The film tells the tale of seventeen year-old Elio on his path to self-discovery and exploration of his sexuality. During the summer, Elio’s father recruits a young man named Oliver to help him with his research regarding archeological discoveries of Greek sculptures. As they both stay in the same household, the two men seem to develop a fondness for each other, struggling with notions of self-doubt, self-exploration, and social expectations.

UPRM’s very own film association, Cinémathéque, coordinated a showing of the movie in effort to expand film appreciation around campus, as well as getting students ready for the Oscars. The award ceremony will take place this Sunday, March 4th. Cinémathéque’s event, “Road to The Oscars,”  presented a new film each night during the last week of February. All of these films presented had been nominated for “Best Picture”.

For the particular showing of Call Me by Your Name, Cinémathéque partnered with SpectRUM (UPRM’s LGBT+ association) in an effort to expand their audience and create awareness of the LGBT+ community on campus. It was clearly a move that paid off, seeing how the event had to be moved to a bigger venue due to the fact that over eighty people came to see the film; all of which can certainly attest that the movie presented was an emotional rollercoaster. The “AWs” and gasps were constantly heard over the two hours of the movie’s run time, displaying how the ups and downs touched people’s hearts.

(picture taken by Cinémathéque’s historian, Camille Morales)


Call Me by Your Name is an exceptional film in many aspects, most of which had a lot to do with the sensibility and relatable aspect it offered. Elio, aged seventeen, had just recently begun to explore his sexuality and the limits it presented. His confusion was shown as he dated a girl, who seemed to have already been a close friend, and later as he confessed to Oliver that he felt attraction towards him. Both men engaged in a rather complex and hidden relationship, where they rarely met, and only in places where they couldn’t be seen. It appeared that Oliver constantly felt guilty for his attraction towards Elio, which lead to avoidance and various conversations about the possible consequences of anyone finding out. Later on in the film, Elio and Oliver fall in love with each other, but are unable to maintain the relationship. In the end, Elio’s parents knew of the relationship and took on the role of supporting their son and acknowledging that love is love, regardless of gender.


(still of Call Me by Your Name, presenting Elio’s father)

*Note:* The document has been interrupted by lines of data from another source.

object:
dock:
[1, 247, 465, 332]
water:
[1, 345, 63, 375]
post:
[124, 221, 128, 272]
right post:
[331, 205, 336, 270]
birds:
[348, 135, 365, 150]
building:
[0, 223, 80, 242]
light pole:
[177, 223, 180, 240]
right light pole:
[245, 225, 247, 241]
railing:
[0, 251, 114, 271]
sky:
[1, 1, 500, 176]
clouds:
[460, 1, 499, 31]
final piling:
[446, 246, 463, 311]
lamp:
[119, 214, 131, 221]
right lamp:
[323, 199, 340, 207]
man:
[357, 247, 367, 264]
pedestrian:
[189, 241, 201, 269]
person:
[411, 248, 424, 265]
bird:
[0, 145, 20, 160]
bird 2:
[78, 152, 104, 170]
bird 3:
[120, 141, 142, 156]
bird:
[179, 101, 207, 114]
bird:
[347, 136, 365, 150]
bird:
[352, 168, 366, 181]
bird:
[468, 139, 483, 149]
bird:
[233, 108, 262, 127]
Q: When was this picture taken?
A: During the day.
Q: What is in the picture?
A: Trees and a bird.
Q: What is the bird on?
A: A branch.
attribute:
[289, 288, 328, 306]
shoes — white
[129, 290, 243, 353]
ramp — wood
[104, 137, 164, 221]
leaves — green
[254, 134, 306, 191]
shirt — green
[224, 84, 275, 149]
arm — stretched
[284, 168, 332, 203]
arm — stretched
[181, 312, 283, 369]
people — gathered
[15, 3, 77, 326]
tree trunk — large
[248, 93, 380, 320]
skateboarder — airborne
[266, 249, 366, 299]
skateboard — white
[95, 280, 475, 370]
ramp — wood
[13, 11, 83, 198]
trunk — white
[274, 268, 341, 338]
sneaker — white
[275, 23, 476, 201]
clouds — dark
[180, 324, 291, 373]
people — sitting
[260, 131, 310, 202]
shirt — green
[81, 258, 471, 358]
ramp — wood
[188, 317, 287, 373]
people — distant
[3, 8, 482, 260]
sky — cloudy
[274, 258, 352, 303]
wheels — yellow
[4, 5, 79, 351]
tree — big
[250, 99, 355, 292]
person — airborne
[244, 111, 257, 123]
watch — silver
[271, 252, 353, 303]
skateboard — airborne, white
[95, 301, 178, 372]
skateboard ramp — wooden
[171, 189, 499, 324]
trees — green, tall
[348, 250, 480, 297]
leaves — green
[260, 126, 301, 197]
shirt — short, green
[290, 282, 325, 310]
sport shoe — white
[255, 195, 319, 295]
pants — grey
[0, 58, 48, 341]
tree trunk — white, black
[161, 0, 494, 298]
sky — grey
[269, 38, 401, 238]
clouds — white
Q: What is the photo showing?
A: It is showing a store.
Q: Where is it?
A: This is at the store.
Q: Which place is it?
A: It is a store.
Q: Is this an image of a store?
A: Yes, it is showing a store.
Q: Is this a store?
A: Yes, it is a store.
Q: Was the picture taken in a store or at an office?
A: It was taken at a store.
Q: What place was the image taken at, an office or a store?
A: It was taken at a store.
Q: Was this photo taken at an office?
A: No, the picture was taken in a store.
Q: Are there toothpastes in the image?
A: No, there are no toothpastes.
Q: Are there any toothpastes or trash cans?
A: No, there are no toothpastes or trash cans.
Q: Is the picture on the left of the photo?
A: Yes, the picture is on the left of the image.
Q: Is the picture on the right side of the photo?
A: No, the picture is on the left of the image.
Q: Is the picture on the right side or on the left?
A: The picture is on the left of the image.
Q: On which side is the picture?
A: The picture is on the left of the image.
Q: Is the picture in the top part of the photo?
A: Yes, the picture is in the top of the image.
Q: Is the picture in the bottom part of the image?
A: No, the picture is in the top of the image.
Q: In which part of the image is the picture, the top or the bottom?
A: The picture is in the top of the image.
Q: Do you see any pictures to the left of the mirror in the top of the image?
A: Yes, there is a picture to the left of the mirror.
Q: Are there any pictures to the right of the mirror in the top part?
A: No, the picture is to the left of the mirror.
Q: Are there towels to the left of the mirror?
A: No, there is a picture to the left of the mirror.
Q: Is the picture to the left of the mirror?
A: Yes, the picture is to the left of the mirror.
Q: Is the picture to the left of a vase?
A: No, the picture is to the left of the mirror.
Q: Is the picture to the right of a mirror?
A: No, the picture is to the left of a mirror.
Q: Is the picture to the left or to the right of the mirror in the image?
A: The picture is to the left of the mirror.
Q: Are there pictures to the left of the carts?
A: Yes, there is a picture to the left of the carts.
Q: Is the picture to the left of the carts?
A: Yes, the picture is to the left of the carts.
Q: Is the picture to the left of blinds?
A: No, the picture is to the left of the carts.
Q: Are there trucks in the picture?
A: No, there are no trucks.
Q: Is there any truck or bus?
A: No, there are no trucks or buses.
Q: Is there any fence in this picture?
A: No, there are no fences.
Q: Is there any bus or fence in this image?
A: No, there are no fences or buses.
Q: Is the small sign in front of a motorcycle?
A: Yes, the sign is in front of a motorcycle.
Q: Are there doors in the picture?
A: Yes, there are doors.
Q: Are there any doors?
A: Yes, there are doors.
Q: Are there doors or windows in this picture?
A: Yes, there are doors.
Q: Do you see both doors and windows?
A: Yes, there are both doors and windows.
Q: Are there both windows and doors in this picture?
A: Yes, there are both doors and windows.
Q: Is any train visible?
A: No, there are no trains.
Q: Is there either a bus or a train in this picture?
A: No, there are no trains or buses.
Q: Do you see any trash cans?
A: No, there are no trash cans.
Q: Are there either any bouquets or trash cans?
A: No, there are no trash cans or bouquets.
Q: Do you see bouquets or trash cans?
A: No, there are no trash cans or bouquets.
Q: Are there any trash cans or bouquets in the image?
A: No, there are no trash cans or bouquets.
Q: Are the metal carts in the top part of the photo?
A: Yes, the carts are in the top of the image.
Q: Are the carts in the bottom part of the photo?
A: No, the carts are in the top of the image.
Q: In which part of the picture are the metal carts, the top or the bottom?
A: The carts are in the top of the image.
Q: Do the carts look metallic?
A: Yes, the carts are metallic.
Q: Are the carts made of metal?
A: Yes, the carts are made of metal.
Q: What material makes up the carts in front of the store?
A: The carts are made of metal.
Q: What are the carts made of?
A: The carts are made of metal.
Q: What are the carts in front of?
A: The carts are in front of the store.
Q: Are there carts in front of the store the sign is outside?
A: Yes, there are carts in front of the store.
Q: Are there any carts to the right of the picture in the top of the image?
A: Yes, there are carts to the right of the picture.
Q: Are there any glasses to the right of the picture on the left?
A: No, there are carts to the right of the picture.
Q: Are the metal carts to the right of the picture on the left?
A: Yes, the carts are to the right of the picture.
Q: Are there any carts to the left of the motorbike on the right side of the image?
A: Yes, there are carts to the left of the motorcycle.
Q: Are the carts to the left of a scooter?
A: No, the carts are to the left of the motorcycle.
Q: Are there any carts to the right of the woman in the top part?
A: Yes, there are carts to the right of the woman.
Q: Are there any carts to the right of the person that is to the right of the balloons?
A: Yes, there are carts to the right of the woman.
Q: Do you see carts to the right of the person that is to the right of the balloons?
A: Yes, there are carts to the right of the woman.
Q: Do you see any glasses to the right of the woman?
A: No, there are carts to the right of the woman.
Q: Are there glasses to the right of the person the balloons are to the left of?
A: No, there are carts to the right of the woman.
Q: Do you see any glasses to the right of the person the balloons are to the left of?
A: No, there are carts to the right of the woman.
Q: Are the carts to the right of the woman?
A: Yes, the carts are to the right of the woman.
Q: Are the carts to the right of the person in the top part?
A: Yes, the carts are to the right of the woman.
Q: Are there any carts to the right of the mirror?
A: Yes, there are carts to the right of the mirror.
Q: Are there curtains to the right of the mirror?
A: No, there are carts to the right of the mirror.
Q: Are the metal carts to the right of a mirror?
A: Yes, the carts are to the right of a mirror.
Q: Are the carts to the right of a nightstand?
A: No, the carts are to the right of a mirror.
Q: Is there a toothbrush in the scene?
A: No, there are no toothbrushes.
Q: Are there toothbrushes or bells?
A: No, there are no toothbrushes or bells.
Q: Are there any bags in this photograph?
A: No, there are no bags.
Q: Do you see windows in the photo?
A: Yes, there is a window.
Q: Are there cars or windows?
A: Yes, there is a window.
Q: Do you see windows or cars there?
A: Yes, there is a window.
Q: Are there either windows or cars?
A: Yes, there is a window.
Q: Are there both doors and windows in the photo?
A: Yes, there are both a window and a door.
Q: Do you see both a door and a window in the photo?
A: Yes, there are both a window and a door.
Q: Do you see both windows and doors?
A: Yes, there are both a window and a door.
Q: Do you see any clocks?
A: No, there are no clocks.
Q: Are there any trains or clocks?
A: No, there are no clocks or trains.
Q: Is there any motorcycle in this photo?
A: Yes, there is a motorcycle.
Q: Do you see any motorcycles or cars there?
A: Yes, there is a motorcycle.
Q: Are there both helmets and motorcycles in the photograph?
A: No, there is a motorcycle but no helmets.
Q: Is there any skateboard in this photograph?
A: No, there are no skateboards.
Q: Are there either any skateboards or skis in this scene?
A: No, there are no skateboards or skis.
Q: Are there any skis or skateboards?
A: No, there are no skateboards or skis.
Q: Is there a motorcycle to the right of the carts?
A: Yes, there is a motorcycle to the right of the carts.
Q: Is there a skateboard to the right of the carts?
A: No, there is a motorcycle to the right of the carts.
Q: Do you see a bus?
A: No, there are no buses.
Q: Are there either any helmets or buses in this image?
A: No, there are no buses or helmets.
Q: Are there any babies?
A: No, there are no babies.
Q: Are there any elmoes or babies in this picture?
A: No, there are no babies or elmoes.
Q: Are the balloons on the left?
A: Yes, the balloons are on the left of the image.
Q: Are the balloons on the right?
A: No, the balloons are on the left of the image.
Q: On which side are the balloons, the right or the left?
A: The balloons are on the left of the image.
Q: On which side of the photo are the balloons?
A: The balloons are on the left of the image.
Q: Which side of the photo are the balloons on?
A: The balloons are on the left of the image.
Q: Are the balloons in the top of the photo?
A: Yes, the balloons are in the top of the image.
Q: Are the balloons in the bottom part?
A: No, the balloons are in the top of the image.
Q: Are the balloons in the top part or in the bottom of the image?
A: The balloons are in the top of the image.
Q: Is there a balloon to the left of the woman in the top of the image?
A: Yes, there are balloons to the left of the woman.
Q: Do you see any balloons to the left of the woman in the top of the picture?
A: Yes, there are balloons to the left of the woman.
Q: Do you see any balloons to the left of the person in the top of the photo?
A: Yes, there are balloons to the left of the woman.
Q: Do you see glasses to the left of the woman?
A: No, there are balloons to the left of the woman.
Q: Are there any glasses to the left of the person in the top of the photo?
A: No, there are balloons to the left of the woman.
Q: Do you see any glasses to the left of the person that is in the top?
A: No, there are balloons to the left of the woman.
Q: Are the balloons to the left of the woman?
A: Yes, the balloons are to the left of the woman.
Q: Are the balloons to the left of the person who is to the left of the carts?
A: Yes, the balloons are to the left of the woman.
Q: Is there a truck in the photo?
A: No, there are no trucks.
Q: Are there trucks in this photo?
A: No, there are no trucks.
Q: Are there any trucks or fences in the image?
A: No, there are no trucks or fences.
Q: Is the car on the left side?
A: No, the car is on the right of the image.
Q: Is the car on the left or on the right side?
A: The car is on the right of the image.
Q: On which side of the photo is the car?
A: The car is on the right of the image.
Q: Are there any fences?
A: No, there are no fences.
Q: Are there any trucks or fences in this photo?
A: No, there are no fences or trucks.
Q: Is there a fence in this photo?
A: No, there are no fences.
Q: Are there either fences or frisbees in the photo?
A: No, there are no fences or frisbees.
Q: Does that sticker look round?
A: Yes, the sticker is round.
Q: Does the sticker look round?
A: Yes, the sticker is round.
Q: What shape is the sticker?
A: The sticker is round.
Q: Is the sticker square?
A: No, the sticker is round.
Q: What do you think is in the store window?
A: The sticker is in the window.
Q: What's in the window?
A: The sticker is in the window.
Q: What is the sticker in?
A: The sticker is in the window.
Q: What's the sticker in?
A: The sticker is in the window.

Overall, the film expands on the topics of self-exploration and encourages to experiment and find yourself. It transcends social taboos and isn’t afraid to touch on subjects such as past traumas and possible fears related to same-sex attraction/relationships. Elio is forced to experience the pain of that, which is not everlasting, and forced to face a continuously changing reality. Oliver is given the chance to experience a new kind of love in a new kind of relationship, inciting him to a sense of self-exploration and make a choice based on what he finds. Quite certainly, it is a pleasure to see LGBT+ representation in film, especially when it’s humanized. To anyone who has had the pleasure of witnessing such a well-conducted film, it is obvious why it’s among the best movies of 2017 and why it was nominated for “Best Picture.”